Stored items

== Segment start ==

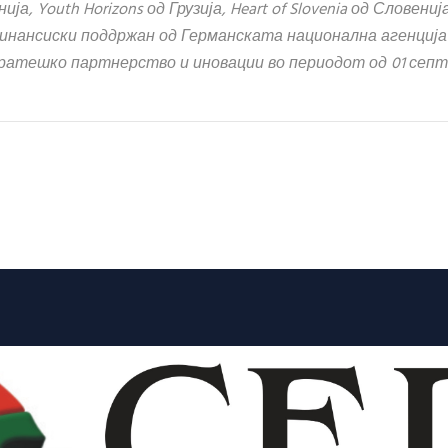
ја, Youth Horizons од Грузија, Heart of Slovenia од Словениј
финансиски поддржан од Германската национална агенција
тратешко партнерство и иновации во периодот од 01 сеп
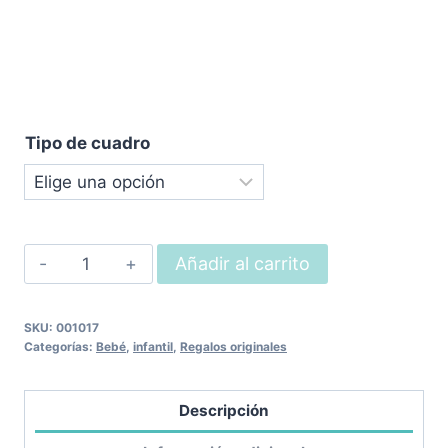
Tipo de cuadro
Cuadro
Añadir al carrito
Martina
cantidad
SKU:
001017
Categorías:
Bebé
,
infantil
,
Regalos originales
Descripción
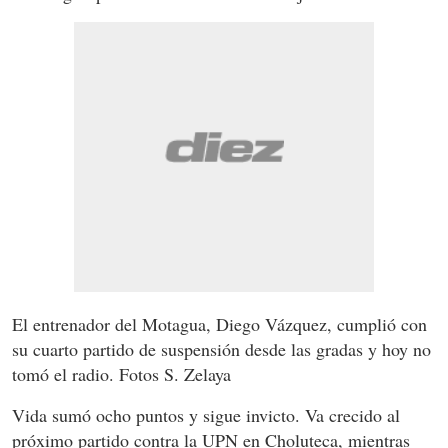
El entrenador del Motagua, Diego Vázquez, cumplió con
su cuarto partido de suspensión desde las gradas y hoy no
tomó el radio. Fotos S. Zelaya
Vida sumó ocho puntos y sigue invicto. Va crecido al
próximo partido contra la UPN en Choluteca, mientras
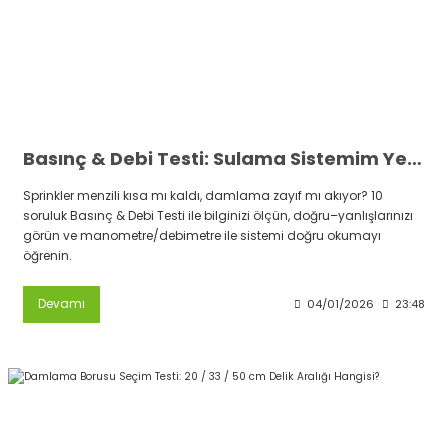
Basınç & Debi Testi: Sulama Sistemim Yeterli mi? (2 Dakikada Kontrol Et)
Sprinkler menzili kısa mı kaldı, damlama zayıf mı akıyor? 10
soruluk Basınç & Debi Testi ile bilginizi ölçün, doğru–yanlışlarınızı
görün ve manometre/debimetre ile sistemi doğru okumayı
öğrenin.
Devamı
04/01/2026
23:48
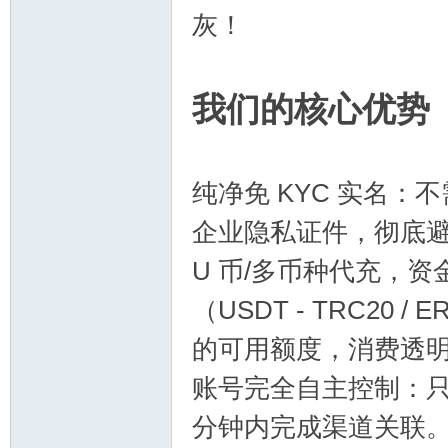
灰！
我们的核心优势
交
纯净免 KYC 实名
企业隐私证件，彻底
U 币/多币种代充，
（USDT - TRC20
的可用额度，消费透
流
账号完全自主控制：
分钟内完成渠道关联。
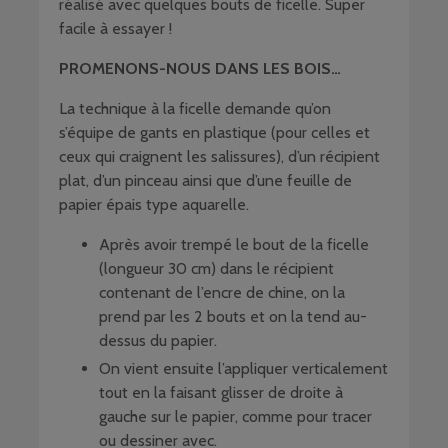
réalisé avec quelques bouts de ficelle. Super
facile à essayer !
PROMENONS-NOUS DANS LES BOIS…
La technique à la ficelle demande qu’on
s’équipe de gants en plastique (pour celles et
ceux qui craignent les salissures), d’un récipient
plat, d’un pinceau ainsi que d’une feuille de
papier épais type aquarelle.
Après avoir trempé le bout de la ficelle
(longueur 30 cm) dans le récipient
contenant de l’encre de chine, on la
prend par les 2 bouts et on la tend au-
dessus du papier.
On vient ensuite l’appliquer verticalement
tout en la faisant glisser de droite à
gauche sur le papier, comme pour tracer
ou dessiner avec.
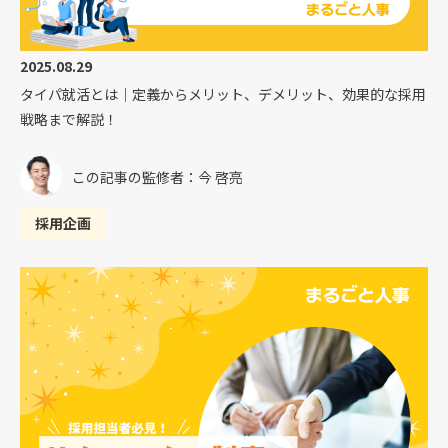
2025.08.29
タイパ就活とは｜定義からメリット、デメリット、効果的な採用
戦略まで解説！
この記事の監修者：今 啓亮
採用企画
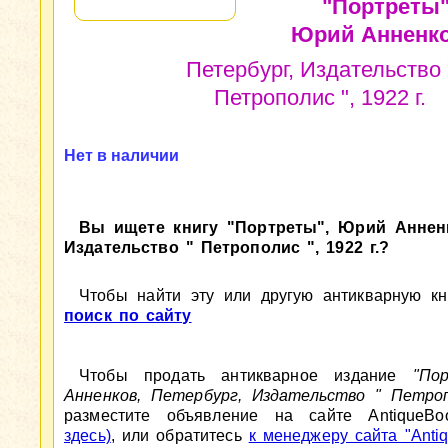
"Портреты"
Юрий Анненко
Петербург, Издательство 
Петрополис ", 1922 г.
Нет в наличии
Вы ищете книгу "Портреты", Юрий Анненк
Издательство " Петрополис ", 1922 г.?
Чтобы найти эту или другую антикварную кни
поиск по сайту
Чтобы продать антикварное издание
"По
Анненков, Петербург, Издательство " Петроп
разместите объявление на сайте AntiqueBo
здесь)
, или обратитесь
к менеджеру сайта "Antiq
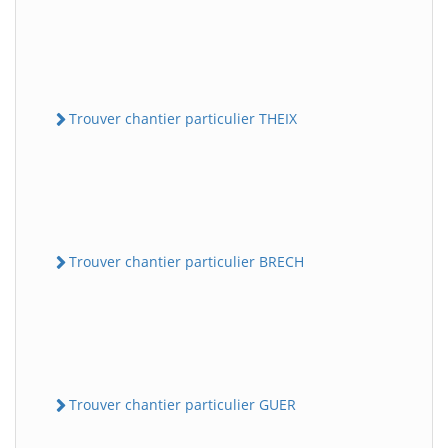
Trouver chantier particulier THEIX
Trouver chantier particulier BRECH
Trouver chantier particulier GUER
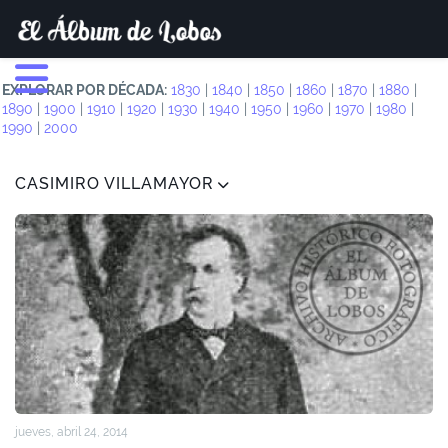
EXPLORAR POR DÉCADA:
1830
|
1840
|
1850
|
1860
|
1870
|
1880
|
1890
|
1900
|
1910
|
1920
|
1930
|
1940
|
1950
|
1960
|
1970
|
1980
|
1990
|
2000
CASIMIRO VILLAMAYOR
jueves, abril 24, 2014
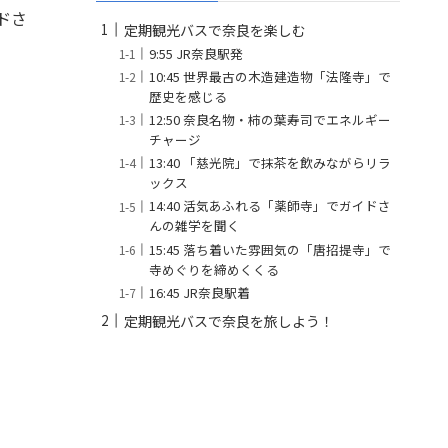
ドさ
定期観光バスで奈良を楽しむ
9:55 JR奈良駅発
10:45 世界最古の木造建造物「法隆寺」で
歴史を感じる
12:50 奈良名物・柿の葉寿司でエネルギー
チャージ
13:40 「慈光院」で抹茶を飲みながらリラ
ックス
14:40 活気あふれる「薬師寺」でガイドさ
んの雑学を聞く
15:45 落ち着いた雰囲気の「唐招提寺」で
寺めぐりを締めくくる
16:45 JR奈良駅着
定期観光バスで奈良を旅しよう！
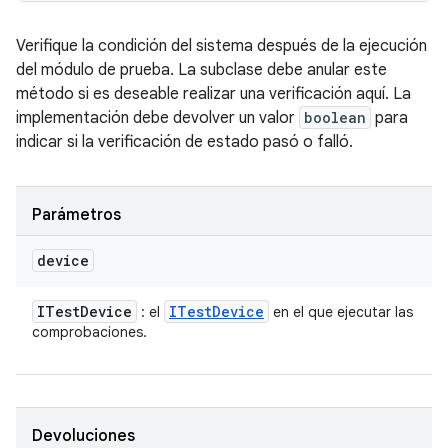
Verifique la condición del sistema después de la ejecución
del módulo de prueba. La subclase debe anular este
método si es deseable realizar una verificación aquí. La
implementación debe devolver un valor
boolean
para
indicar si la verificación de estado pasó o falló.
Parámetros
device
ITest
Device
ITest
Device
: el
en el que ejecutar las
comprobaciones.
Devoluciones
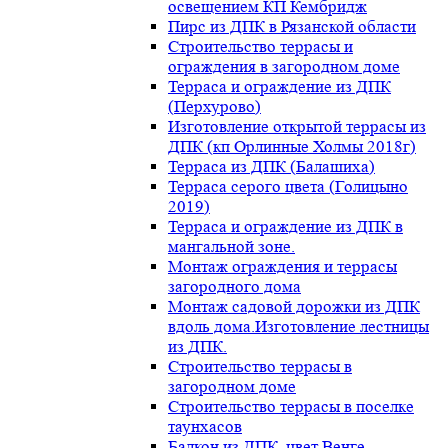
освещением КП Кембридж
Пирс из ДПК в Рязанской области
Строительство террасы и
ограждения в загородном доме
Терраса и ограждение из ДПК
(Перхурово)
Изготовление открытой террасы из
ДПК (кп Орлинные Холмы 2018г)
Терраса из ДПК (Балашиха)
Терраса серого цвета (Голицыно
2019)
Терраса и ограждение из ДПК в
мангальной зоне.
Монтаж ограждения и террасы
загородного дома
Монтаж садовой дорожки из ДПК
вдоль дома.Изготовление лестницы
из ДПК.
Строительство террасы в
загородном доме
Строительство террасы в поселке
таунхасов
Балкон из ДПК, цвет Венге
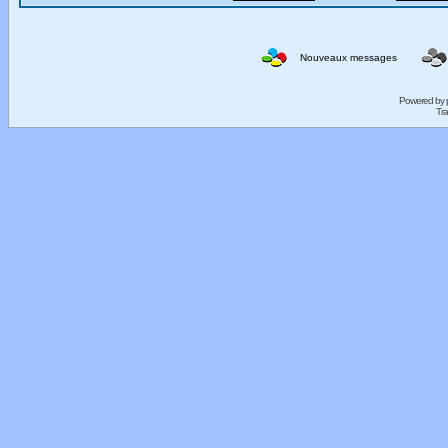
Nouveaux messages
Powered by
Tra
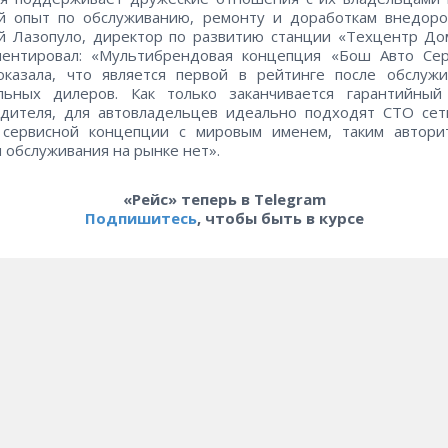
й опыт по обслуживанию, ремонту и доработкам внедоро
 Лазопуло, директор по развитию станции «Техцентр До
ментировал: «Мультибрендовая концепция «Бош Авто Сер
оказала, что является первой в рейтинге после обслужи
льных дилеров. Как только заканчивается гарантийный
дителя, для автовладельцев идеально подходят СТО сет
 сервисной концепции с мировым именем, таким автори
 обслуживания на рынке нет».
«Рейс» теперь в Telegram
Подпишитесь
, чтобы быть в курсе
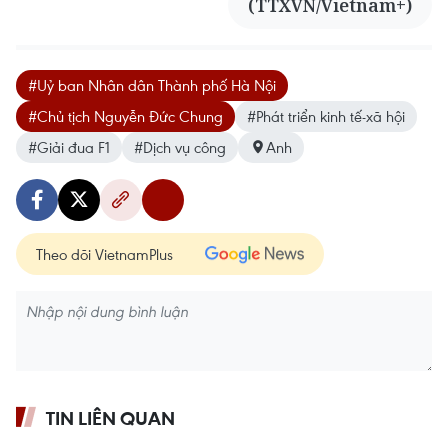
(TTXVN/Vietnam+)
#Uỷ ban Nhân dân Thành phố Hà Nội
#Chủ tịch Nguyễn Đức Chung
#Phát triển kinh tế-xã hội
#Giải đua F1
#Dịch vụ công
Anh
Theo dõi VietnamPlus
TIN LIÊN QUAN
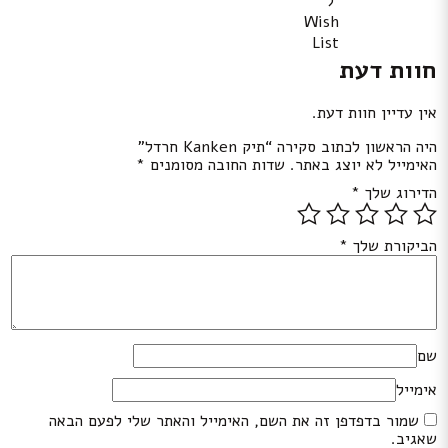
ל
Wish
List
חוות דעת
אין עדיין חוות דעת.
היה הראשון לכתוב סקירה “תיק Kanken חרדל”
האימייל לא יוצג באתר.
שדות החובה מסומנים
*
הדירוג שלך
*
הביקורת שלך
*
שם
אימייל
שמור בדפדפן זה את השם, האימייל והאתר שלי לפעם הבאה
שאגיב.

== Segment end ==

Your answer must be an exact copy of the records, with no pictures in it.

▶ **Problem solution**
ја, Youth Horizons од Грузија, Heart of Slovenia од Словениј
финансиски поддржан од Германската национална агенција
тратешко партнерство и иновации во периодот од 01 сеп
Tipo de cuadro
Cuadro
Añadir al carrito
Martina
cantidad
SKU:
001017
Categorías:
Bebé
,
infantil
,
Regalos originales
Descripción
El entrenador del Motagua, Diego Vázquez, cumplió con
su cuarto partido de suspensión desde las gradas y hoy no
tomó el radio. Fotos S. Zelaya
Vida sumó ocho puntos y sigue invicto. Va crecido al
próximo partido contra la UPN en Choluteca, mientras
Basınç & Debi Testi: Sulama Sistemim Yeterli mi? (2 Dakikada Kontrol Et)
Sprinkler menzili kısa mı kaldı, damlama zayıf mı akıyor? 10
soruluk Basınç & Debi Testi ile bilginizi ölçün, doğru–yanlışlarınızı
görün ve manometre/debimetre ile sistemi doğru okumayı
öğrenin.
Devamı
04/01/2026
23:48
灰！
我们的核心优势
交
纯净免 KYC 实名
企业隐私证件，彻底
U 币/多币种代充，
（USDT - TRC20
的可用额度，消费透
流
账号完全自主控制：
分钟内完成渠道关联。
réalisé avec quelques bouts de ficelle. Super
facile à essayer !
PROMENONS-NOUS DANS LES BOIS…
La technique à la ficelle demande qu’on
s’équipe de gants en plastique (pour celles et
ceux qui craignent les salissures), d’un récipient
plat, d’un pinceau ainsi que d’une feuille de
papier épais type aquarelle.
Après avoir trempé le bout de la ficelle
(longueur 30 cm) dans le récipient
contenant de l’encre de chine, on la
prend par les 2 bouts et on la tend au-
dessus du papier.
On vient ensuite l’appliquer verticalement
tout en la faisant glisser de droite à
gauche sur le papier, comme pour tracer
ou dessiner avec.
2025.08.29
タイパ就活とは｜定義からメリット、デメリット、効果的な採用
戦略まで解説！
この記事の監修者：今 啓亮
採用企画
"Портреты"
Юрий Анненко
Петербург, Издательство 
Петрополис ", 1922 г.
Нет в наличии
Вы ищете книгу "Портреты", Юрий Анненк
Издательство " Петрополис ", 1922 г.?
Чтобы найти эту или другую антикварную кни
поиск по сайту
Чтобы продать антикварное издание
"По
Анненков, Петербург, Издательство " Петроп
разместите объявление на сайте AntiqueBo
здесь)
, или обратитесь
к менеджеру сайта "Antiq
Trouver chantier particulier THEIX
Trouver chantier particulier BRECH
Trouver chantier particulier GUER
EXPLORAR POR DÉCADA:
1830
|
1840
|
1850
|
1860
|
1870
|
1880
|
1890
|
1900
|
1910
|
1920
|
1930
|
1940
|
1950
|
1960
|
1970
|
1980
|
1990
|
2000
CASIMIRO VILLAMAYOR
jueves, abril 24, 2014
ドさ
定期観光バスで奈良を楽しむ
9:55 JR奈良駅発
10:45 世界最古の木造建造物「法隆寺」で
歴史を感じる
12:50 奈良名物・柿の葉寿司でエネルギー
チャージ
13:40 「慈光院」で抹茶を飲みながらリラ
ックス
14:40 活気あふれる「薬師寺」でガイドさ
んの雑学を聞く
15:45 落ち着いた雰囲気の「唐招提寺」で
寺めぐりを締めくくる
16:45 JR奈良駅着
定期観光バスで奈良を旅しよう！
Verifique la condición del sistema después de la ejecución
del módulo de prueba. La subclase debe anular este
método si es deseable realizar una verificación aquí. La
implementación debe devolver un valor
boolean
para
indicar si la verificación de estado pasó o falló.
Parámetros
device
ITest
Device
ITest
Device
: el
en el que ejecutar las
comprobaciones.
Devoluciones
освещением КП Кембридж
Пирс из ДПК в Рязанской области
Строительство террасы и
ограждения в загородном доме
Терраса и ограждение из ДПК
(Перхурово)
Изготовление открытой террасы из
ДПК (кп Орлинные Холмы 2018г)
Терраса из ДПК (Балашиха)
Терраса серого цвета (Голицыно
2019)
Терраса и ограждение из ДПК в
мангальной зоне.
Монтаж ограждения и террасы
загородного дома
Монтаж садовой дорожки из ДПК
вдоль дома.Изготовление лестницы
из ДПК.
Строительство террасы в
загородном доме
Строительство террасы в поселке
таунхасов
Балкон из ДПК, цвет Венге
Nouveaux messages
Powered by
Tra
й опыт по обслуживанию, ремонту и доработкам внедоро
 Лазопуло, директор по развитию станции «Техцентр До
ментировал: «Мультибрендовая концепция «Бош Авто Сер
оказала, что является первой в рейтинге после обслужи
льных дилеров. Как только заканчивается гарантийный
дителя, для автовладельцев идеально подходят СТО сет
 сервисной концепции с мировым именем, таким автори
 обслуживания на рынке нет».
«Рейс» теперь в Telegram
Подпишитесь
, чтобы быть в курсе
(TTXVN/Vietnam+)
#Uỷ ban Nhân dân Thành phố Hà Nội
#Chủ tịch Nguyễn Đức Chung
#Phát triển kinh tế-xã hội
#Giải đua F1
#Dịch vụ công
Anh
Theo dõi VietnamPlus
TIN LIÊN QUAN
ל
Wish
List
חוות דעת
אין עדיין חוות דעת.
היה הראשון לכתוב סקירה “תיק Kanken חרדל”
האימייל לא יוצג באתר.
שדות החובה מסומנים
*
הדירוג שלך
*
הביקורת שלך
*
שם
אימייל
שמור בדפדפן זה את השם, האימייל והאתר שלי לפעם הבאה
שאגיב.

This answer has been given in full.